Though we doubt any of these firms will become the next Wal-Mart in terms of revenue, Braintree's major customers are all enjoying secular growth trajectories. Additionally, Braintree will be run as a separate entity, allowing eBay to maintain distinct pricing between PayPal and Braintree, giving the firm exposure to different clientele.
Did eBay pay too much?
Without specific financial details, it is difficult to discern whether or not the price eBay paid for Braintree was appropriate. Inc.com's 5000 list pegged Braintree's 2011 revenue at a paltry $9.9 million, though we think this figure will be closer to $40-$50 million in 2013. Still, eBay noted that the transaction won't be meaningful to revenue in 2013, and that it would also have a negative $0.01 impact on 2013 non-GAAP earnings per share, suggesting the firm isn't profitable at this point.
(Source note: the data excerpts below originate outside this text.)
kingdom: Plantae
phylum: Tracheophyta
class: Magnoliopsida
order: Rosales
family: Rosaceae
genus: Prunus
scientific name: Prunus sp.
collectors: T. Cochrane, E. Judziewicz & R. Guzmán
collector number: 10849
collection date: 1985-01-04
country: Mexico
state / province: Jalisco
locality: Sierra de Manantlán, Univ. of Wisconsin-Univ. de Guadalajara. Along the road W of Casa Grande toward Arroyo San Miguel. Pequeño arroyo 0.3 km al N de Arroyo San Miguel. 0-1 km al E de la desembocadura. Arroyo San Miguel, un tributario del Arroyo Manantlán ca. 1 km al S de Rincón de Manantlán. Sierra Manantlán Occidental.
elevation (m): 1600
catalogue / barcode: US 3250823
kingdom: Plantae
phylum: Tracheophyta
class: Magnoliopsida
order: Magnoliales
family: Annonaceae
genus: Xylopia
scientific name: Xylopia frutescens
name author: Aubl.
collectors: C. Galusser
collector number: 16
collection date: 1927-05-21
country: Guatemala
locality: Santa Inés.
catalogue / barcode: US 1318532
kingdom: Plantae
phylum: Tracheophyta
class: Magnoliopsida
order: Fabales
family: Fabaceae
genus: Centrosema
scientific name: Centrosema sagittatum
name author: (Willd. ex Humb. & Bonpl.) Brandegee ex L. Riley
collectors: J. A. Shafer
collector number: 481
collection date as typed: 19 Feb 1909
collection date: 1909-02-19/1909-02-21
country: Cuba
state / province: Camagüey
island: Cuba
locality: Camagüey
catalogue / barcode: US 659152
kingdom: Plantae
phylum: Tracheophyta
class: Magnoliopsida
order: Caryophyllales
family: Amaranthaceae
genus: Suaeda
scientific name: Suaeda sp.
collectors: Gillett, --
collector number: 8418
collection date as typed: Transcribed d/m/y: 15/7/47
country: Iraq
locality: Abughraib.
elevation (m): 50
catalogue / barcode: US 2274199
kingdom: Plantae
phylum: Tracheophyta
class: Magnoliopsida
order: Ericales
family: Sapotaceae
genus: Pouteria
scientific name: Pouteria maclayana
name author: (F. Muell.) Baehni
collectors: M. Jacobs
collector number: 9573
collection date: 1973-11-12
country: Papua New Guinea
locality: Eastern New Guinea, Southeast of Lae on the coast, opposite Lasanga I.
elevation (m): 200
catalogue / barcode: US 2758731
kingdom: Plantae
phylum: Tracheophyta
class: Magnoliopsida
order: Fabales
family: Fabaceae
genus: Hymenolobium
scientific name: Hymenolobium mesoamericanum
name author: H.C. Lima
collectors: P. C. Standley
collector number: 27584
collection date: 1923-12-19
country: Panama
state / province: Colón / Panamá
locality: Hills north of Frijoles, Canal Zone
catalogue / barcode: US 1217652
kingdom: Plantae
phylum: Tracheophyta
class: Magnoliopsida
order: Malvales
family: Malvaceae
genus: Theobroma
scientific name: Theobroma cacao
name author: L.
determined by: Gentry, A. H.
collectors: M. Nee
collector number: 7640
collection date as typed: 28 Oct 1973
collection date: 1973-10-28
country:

Though it is difficult (and perhaps irresponsible) to value the deal based on net payment volumes alone ($12 billion), we are confident in CEO John Donahue's capital allocation abilities. Plus, eBay made out pretty well when it acquired Elon Musk's payment processing company known as PayPal (Elon Musk is also of Tesla fame). We continue to hold shares of eBay in the portfolio of our Best Ideas Newsletter.
Disclosure: I have no positions in any stocks mentioned, and no plans to initiate any positions within the next 72 hours. I wrote this article myself, and it expresses my own opinions. I am not receiving compensation for it (other than from Seeking Alpha). I have no business relationship with any company whose stock is mentioned in this article.